Depremlerin ne zaman ve nerede olacağı önceden bilinemese de, bilim insanları fay hatlarını izleyerek riskleri anlamaya çalışıyor. Bu süreç, yerin hareketlerinin yüzeyden milimetrik hassasiyetle izlenmesinden, deniz altına yerleştirilen akustik sistemlere kadar birçok yöntemle yürütülüyor.
Yüzeydeki Hareketler Uydu Teknolojileriyle Takip Ediliyor
İstanbul Teknik Üniversitesi (İTÜ) Avrasya Yer Bilimleri Enstitüsü’nden Prof. Dr. Sinan Özeren’in verdiği bilgilere göre, Türkiye’de aktif fay hatları uydu destekli sistemlerle izleniyor. Bunların başında yüksek hassasiyetli GPS istasyonları geliyor. Bu sistemler, belirli referans noktalarına göre yerin milimetrik düzeydeki hareketlerini tespit ediyor.
Bir diğer yöntem ise Yapay Açıklıklı Radar İnterferometrisi (İnSAR). Bu teknoloji, daha geniş alanlarda yüzey deformasyonlarını gözlemleyebiliyor ancak GPS kadar noktasal hassasiyet sunmuyor.
Deniz Altı Fayları Akustik ve Sismik Yöntemlerle Gözlemleniyor
Uydu sinyalleri tuzlu su içinde yayılmadığı için, deniz altındaki fay hatlarının izlenmesi farklı yöntemler gerektiriyor. Prof. Dr. Özeren, akustik sistemlerin birkaç yıl aktif kalabildiğini ve bu sistemlerle deniz tabanındaki hareketlerin takip edildiğini belirtiyor.
Marmara Denizi’nde yürütülen çalışmalarda, deniz yüzeyinden gönderilen kontrollü patlamalarla yapay sismik dalgalar üretiliyor. Bu dalgaların yer altı tabakalarından yansıması sayesinde deniz tabanının jeolojik tomografisi çıkarılıyor.
Marmara’da Fay Hattı Kilitli
Marmara Denizi’nde Alman bilim insanlarının öncülüğünde yapılan 2,5 yıllık bir çalışmada, deniz altına yerleştirilen akustik cihazlar sayesinde fay hattının davranışı doğrudan izlendi. Prof. Dr. Özeren, bu deneylerde sinyallerde anlamlı bir değişim gözlenmemesinin, “fayın kilitli olduğunu ve stres biriktirdiğini” ortaya koyduğunu söylüyor. Aynı araştırmada, bölgedeki son büyük kırılmanın 1766’da gerçekleştiği ve gelecekte 7,1 ila 7,4 büyüklüğünde bir depremin beklendiği vurgulandı (Nature, 2019).

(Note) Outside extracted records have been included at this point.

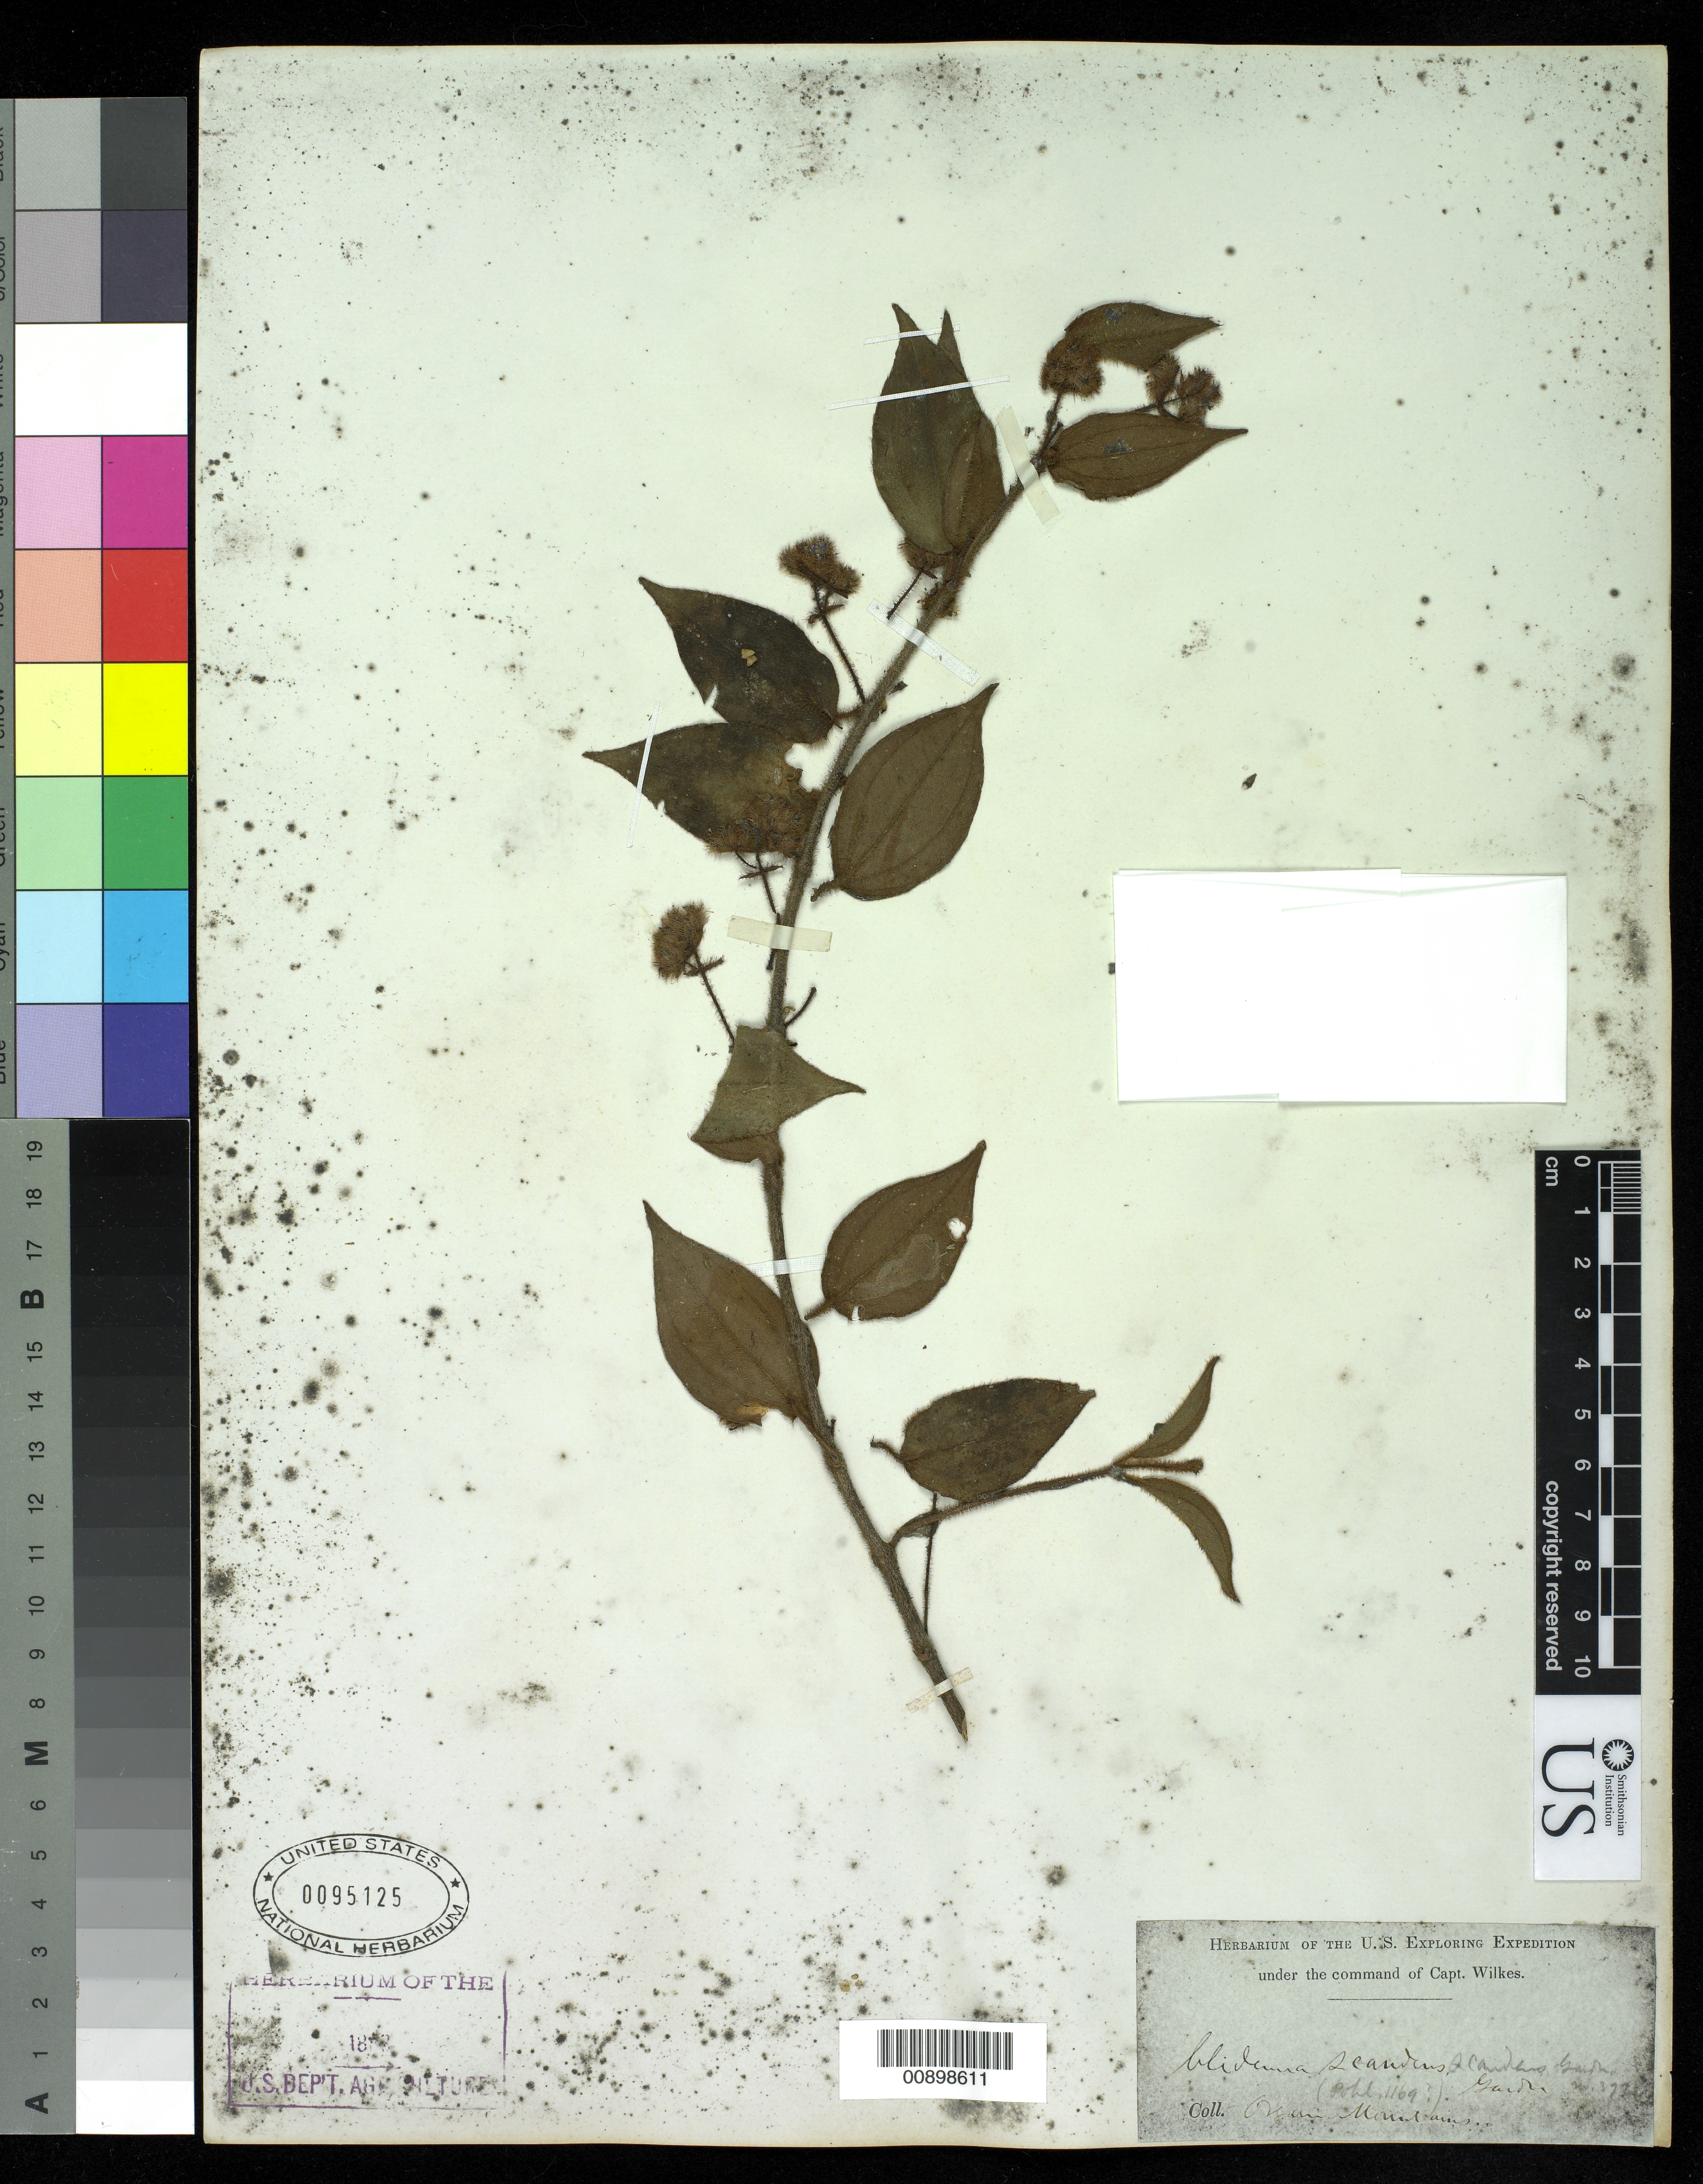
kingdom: Plantae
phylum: Tracheophyta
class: Magnoliopsida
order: Myrtales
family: Melastomataceae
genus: Pleiochiton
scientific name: Pleiochiton blepharodes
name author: (DC.) Reginato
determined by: Michelangeli, F. A.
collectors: Wilkes Explor. Exped.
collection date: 1838/1842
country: Brazil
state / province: Rio de Janeiro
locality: Organ Mountains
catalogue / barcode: US 95125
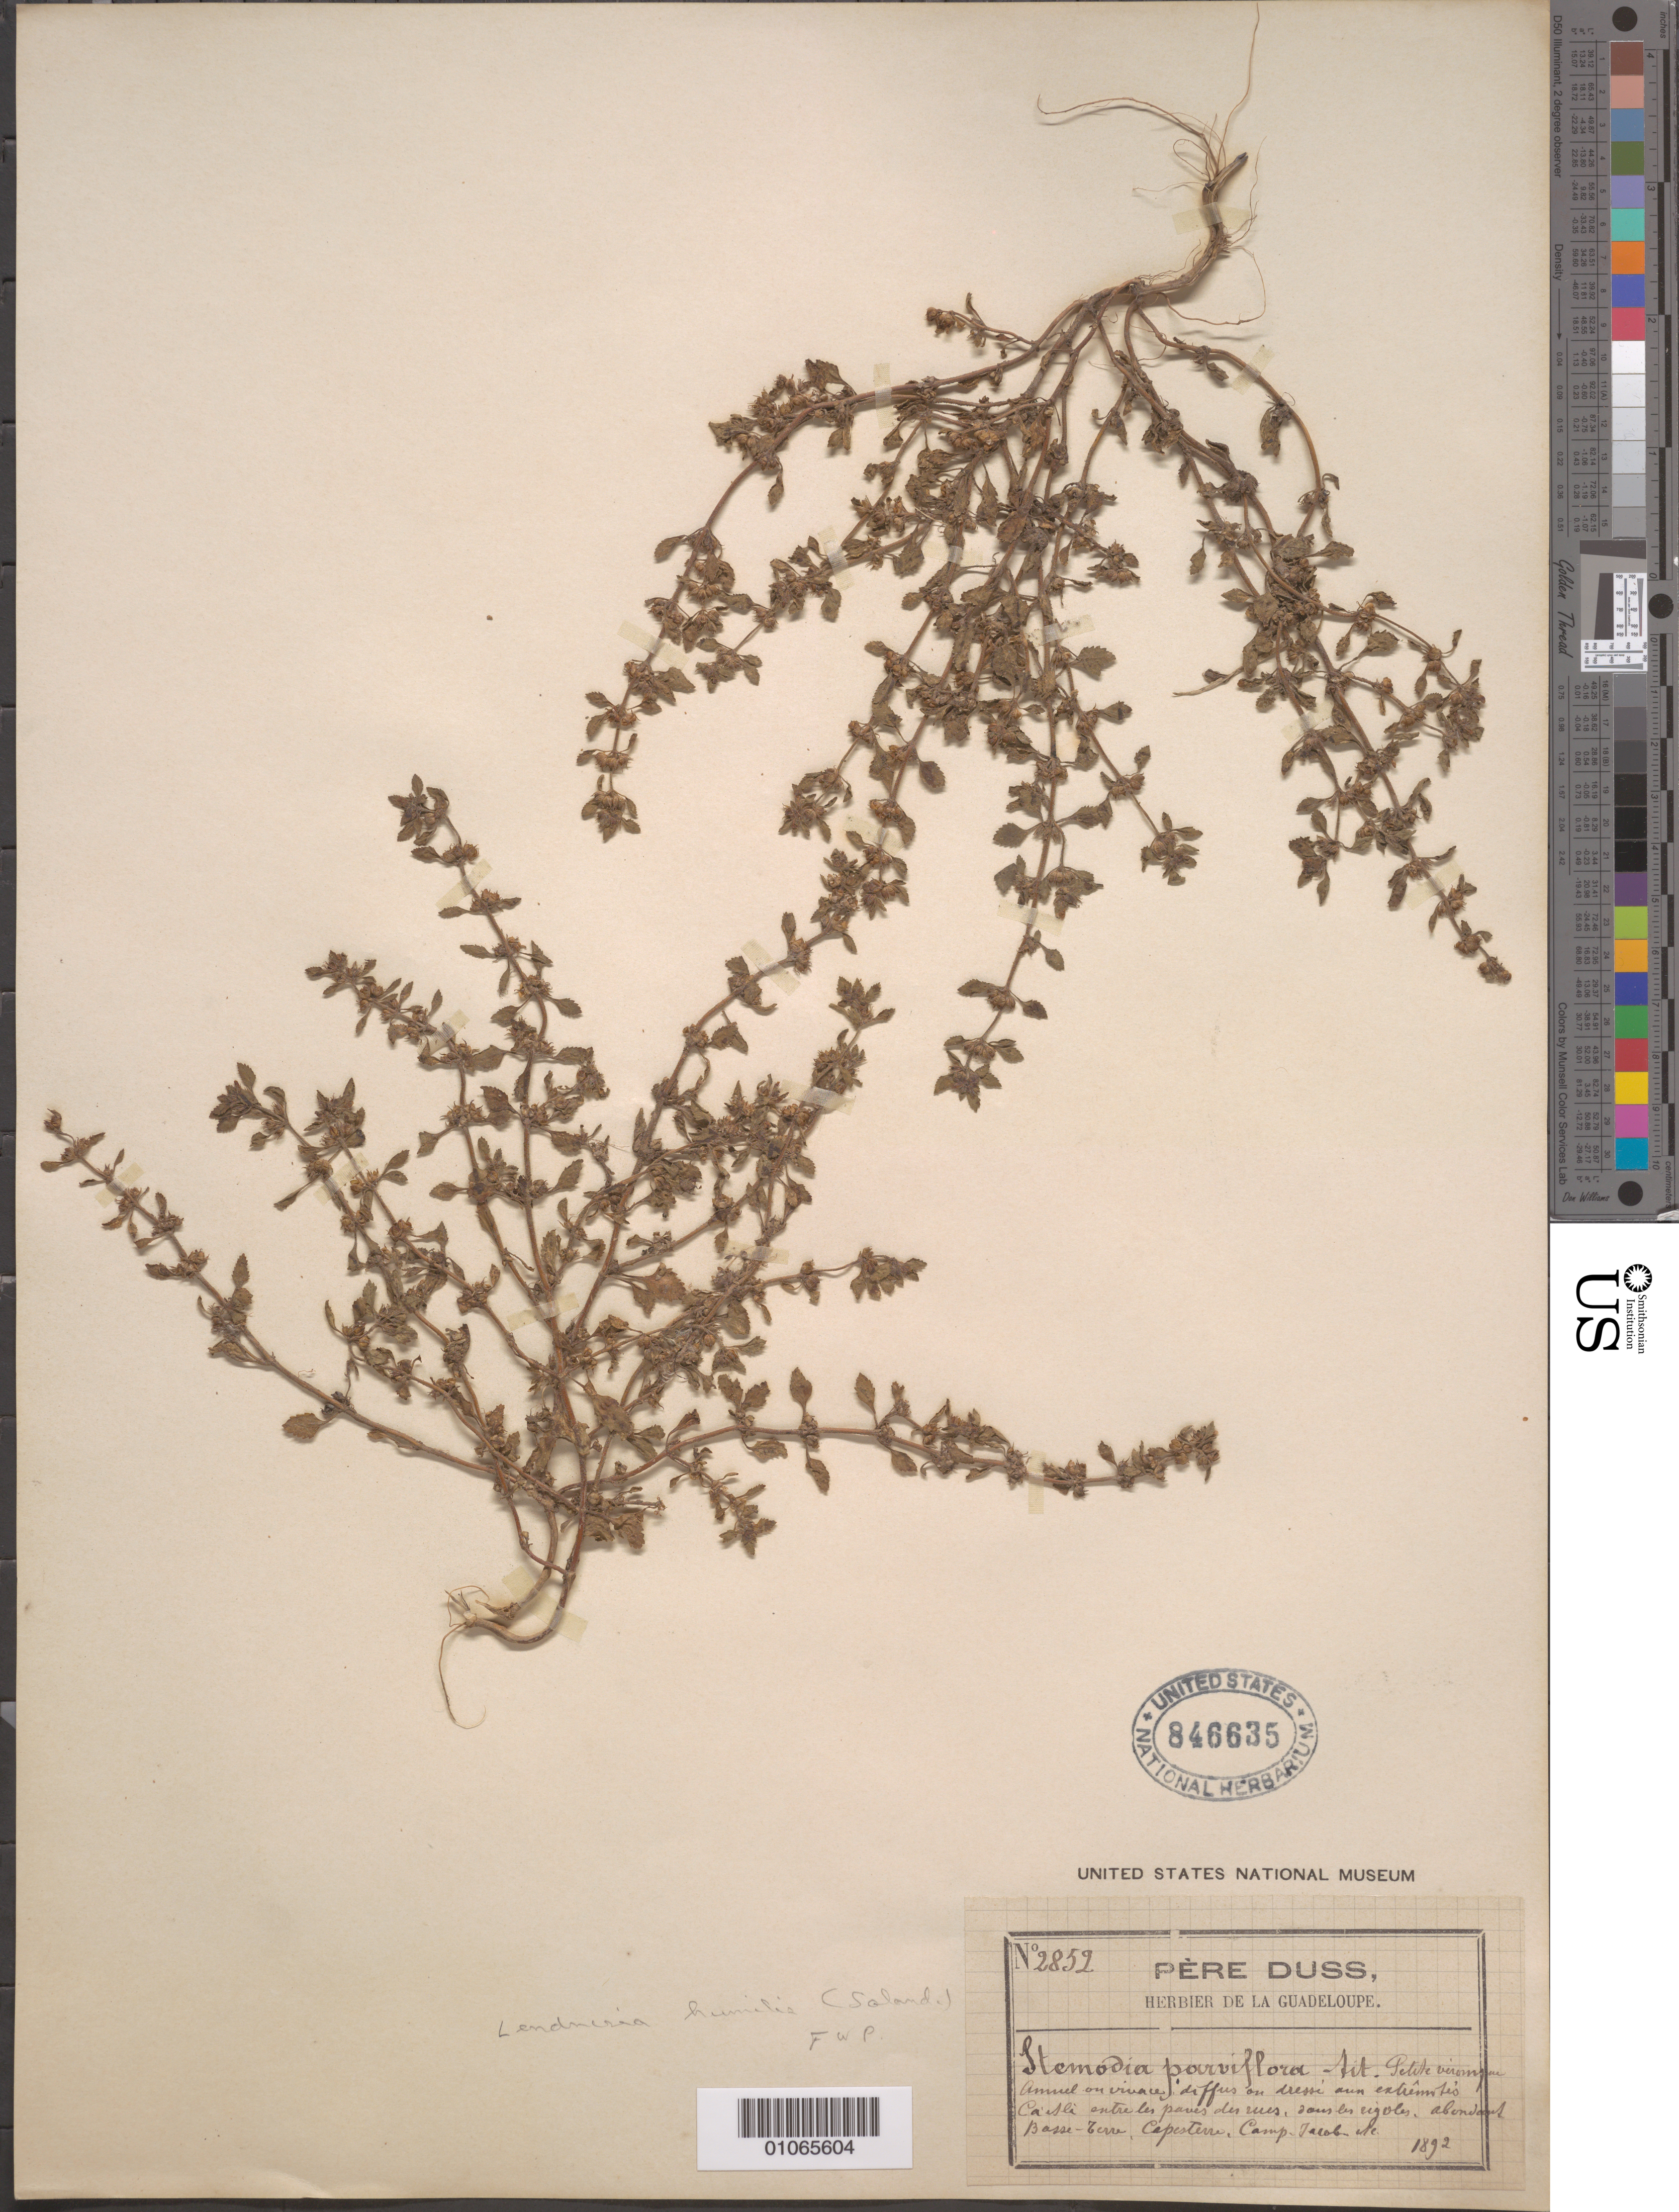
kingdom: Plantae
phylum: Tracheophyta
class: Magnoliopsida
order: Lamiales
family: Plantaginaceae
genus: Stemodia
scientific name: Stemodia verticillata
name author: (Mill.) Hassl.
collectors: Père Duss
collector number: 2852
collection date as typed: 01 Jan 1892 to 31 Dec 1892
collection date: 1892-01-01/1892-12-31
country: Guadeloupe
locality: Grows between pavement in streets. Annual, diffuse.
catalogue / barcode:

Tarihi Depremler Paleosismolojiyle Araştırılıyor
1900 öncesi meydana gelen depremler sismometreyle kaydedilmediği için, bu olaylara ilişkin bilgiler eksik. Paleosismoloji, bu boşlukları doldurmak amacıyla geçmişte yaşanan büyük depremlerin izlerini araştırıyor.
Erzincan Binali Yıldırım Üniversitesi’nden Dr. Yasemin Korkusuz Öztürk, fay zonlarında kazılan hendekler ve deniz dibinden alınan örneklerle depremlerin zamanı ve tekrarlanma aralıklarının tespit edildiğini aktarıyor. Türkiye gibi yapılaşmanın yoğun olduğu ülkelerde, fay kırıklarının üzerine zamanla binalar inşa edilebildiği için bu araştırmaların önemi daha da artıyor.
Farklı Disiplinlerden Uzmanlar Birlikte Çalışıyor
Fay hatları, jeofizik mühendisleri, jeoloji mühendisleri, sismologlar ve harita mühendisleri gibi farklı disiplinlerden uzmanların iş birliğiyle izleniyor. Sismologlar, deprem sırasında yayılan dalgaları analiz ederek depremin hangi fay üzerinde gerçekleştiğini, büyüklüğünü ve derinliğini belirliyor.
Jeofizik mühendisleri ise yer çekimi, elektrik iletkenliği gibi ölçümlerle yer altı yapısını ortaya çıkarıyor. Ayrıca faylara doğrudan sondajlar açılarak alınan kaya örnekleriyle yer altındaki basınç ve sıcaklık değerleri analiz ediliyor.
Deprem Senaryoları ve Simülasyonlar
Toplanan verilerle bilgisayar ortamında olası senaryolar geliştiriliyor. Bu simülasyonlar, depremlerin yaratabileceği etkilerin öngörülmesi ve risk azaltma stratejilerinin oluşturulmasına katkı sağlıyor.